Now, for the first time in our history, we are outnumbered by our potential foes. Clearly, a professional miliary is vital, and there is much room for improvement. Some possibilities:

We can retain the positive features of both a draft and a volunteer force by considering a hybrid: discard any pretense of social equity and draft the fraction of annual enlistees required in the upper mental groups. The remaining needs can be satisfied by taking the best qualified volunteers.

Emphasize the basics. Marksmanship, crew drill and battle exercises too often take second place to meeting an unrealistically compressed operational tempo. Army tank crews may have difficulty shooting as well as their NATO counterparts because they don't spend enough time on the firing range.

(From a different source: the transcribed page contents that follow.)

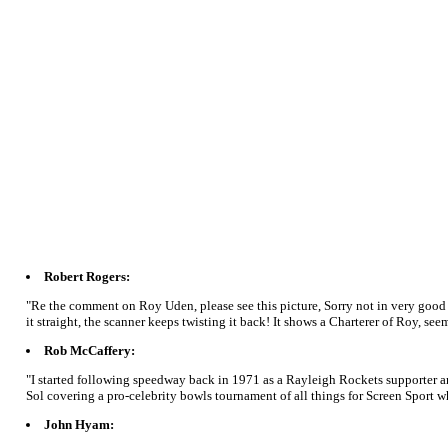
Robert Rogers:
"Re the comment on Roy Uden, please see this picture, Sorry not in very good 
it straight, the scanner keeps twisting it back! It shows a Charterer of Roy, se
Rob McCaffery:
"I started following speedway back in 1971 as a Rayleigh Rockets supporter and
Sol covering a pro-celebrity bowls tournament of all things for Screen Sport 
John Hyam:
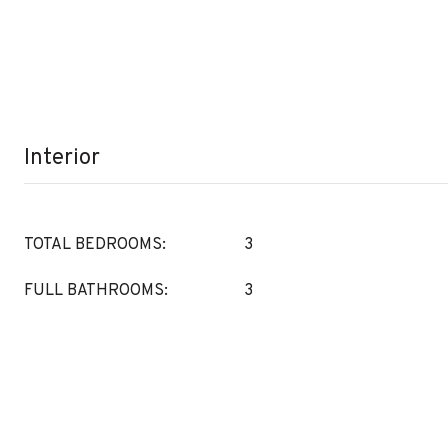
Interior
TOTAL BEDROOMS:
3
FULL BATHROOMS:
3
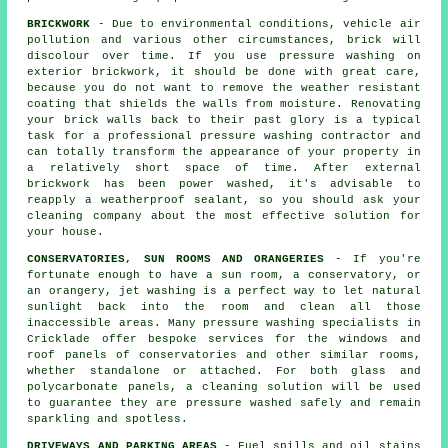
BRICKWORK
- Due to environmental conditions, vehicle air
pollution and various other circumstances, brick will
discolour over time. If you use pressure washing on
exterior brickwork, it should be done with great care,
because you do not want to remove the weather resistant
coating that shields the walls from moisture. Renovating
your brick walls back to their past glory is a typical
task for a professional pressure washing contractor and
can totally transform the appearance of your property in
a relatively short space of time. After external
brickwork has been power washed, it's advisable to
reapply a weatherproof sealant, so you should ask your
cleaning company about the most effective solution for
your house.
CONSERVATORIES, SUN ROOMS AND ORANGERIES
- If you're
fortunate enough to have a sun room, a conservatory, or
an orangery, jet washing is a perfect way to let natural
sunlight back into the room and clean all those
inaccessible areas. Many pressure washing specialists in
Cricklade offer bespoke services for the windows and
roof panels of conservatories and other similar rooms,
whether standalone or attached. For both glass and
polycarbonate panels, a cleaning solution will be used
to guarantee they are pressure washed safely and remain
sparkling and spotless.
DRIVEWAYS AND PARKING AREAS
- Fuel spills and oil stains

Another reason they don't spend this time together is that base support has been cut to the bone, forcing tenant combat units to lend people necessary to provide essential base services. In the interest of "efficiency" we have siphoned off needed NCOs and fragmented combat units to mow grass and wash dishes. A more robust base support establishment makes sense on two counts: fighting units are kept together to train together, and the bases are better manned to handle any wartime buildup of tenant commands.

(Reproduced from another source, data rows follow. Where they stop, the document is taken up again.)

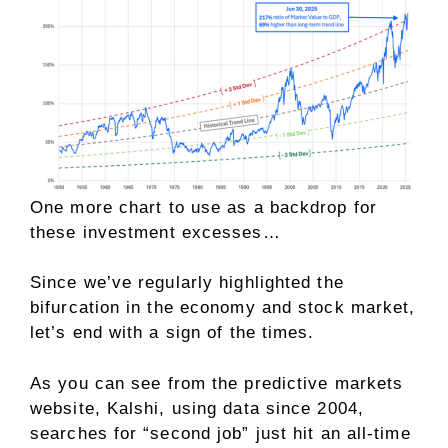
One more chart to use as a backdrop for
these investment excesses…
Since we’ve regularly highlighted the
bifurcation in the economy and stock market,
let’s end with a sign of the times.
As you can see from the predictive markets
website, Kalshi, using data since 2004,
searches for “second job” just hit an all-time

The notion of careerism as typically practiced in the officer corps tends to produce rather more generalists than true experts. The route to the top is usually the road of orthodoxy: following a progression of varied (and usually brief) assignments in accordance with a stereotyped career template. This practice of career "ticket punching" encourages orthodoxy and entails incentives for officers to avoid those assignments perceived to delay promotion. Thus, claims Frederick Mosher, "careerism is an important discourager of creativity, innovation, and risk-taking because of the perceived . . . dangers of stepping out of line."

Our tactics in Vietnam bear witness to the price of orthodoxy; as in Korea we tried to "dollar the enemy to death" with a rain of steel as original as the dismal battles of the Somme, Ypres and Paschendale.

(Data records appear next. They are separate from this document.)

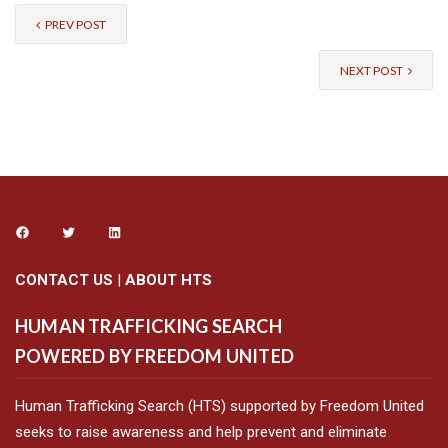
PREV POST
NEXT POST
CONTACT US
|
ABOUT HTS
HUMAN TRAFFICKING SEARCH
POWERED BY FREEDOM UNITED
Human Trafficking Search (HTS) supported by Freedom United
seeks to raise awareness and help prevent and eliminate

The need for well-rounded officers of varied experience remains, but there is also a need for creativity and original thinking. Our officer assignment and career development practices can be modified to achieve a better balance.

Of equal importance is an honest assessment of our state of discipline. The principal element of military discipline is the subordinatation of individual prerogatives to the needs of the unit. Unfortunately, the administration of military justice has been placed in the hands of lawyers more concerned with the "right" of their clients than the commander's problems. The accused now waits weeks for trial; he usually remains with his unit, where additional transgressions may be overlooked because adding them to the original charges only creates further delays. Thus it comes about that a state of discipline is too frequently accepted because the price of imposing high standards is an unbelievable administrative nightmare of writs, statements, charges and testimony.

There are many worthy features of the military judicial system, but much can be done to provide swift justice to those who break the rules. As in the civilian community, the military community must also be protected from those who would threaten its cohesion and stability.

The American experience has proven that the U.S. soldier will rise to any standard of excellence demanded of him. The best trained, most disciplined units invariably reflect a swagger and pride that extends down to the last private in the reat rank. No real man can take pride in being part of a mob, and the kind of men we want in uniform will enlist in the needed numbers when we quit serving up the military as some sort of expermintal playpen for would-be sociologists.

It is time to stop kidding ourselves that spending more money and keeping up the numbers are a sufficient national sacrifice to maintain tough, effective Armed Forces. Gen. Sherman was right to say, "Every attempt to make war easy and safe will result in humiliation and disaster." If we are unhappy with the current state of military proficiency, it must be recognized that we bought it on ourselves, and the old palliatives won't work anymore.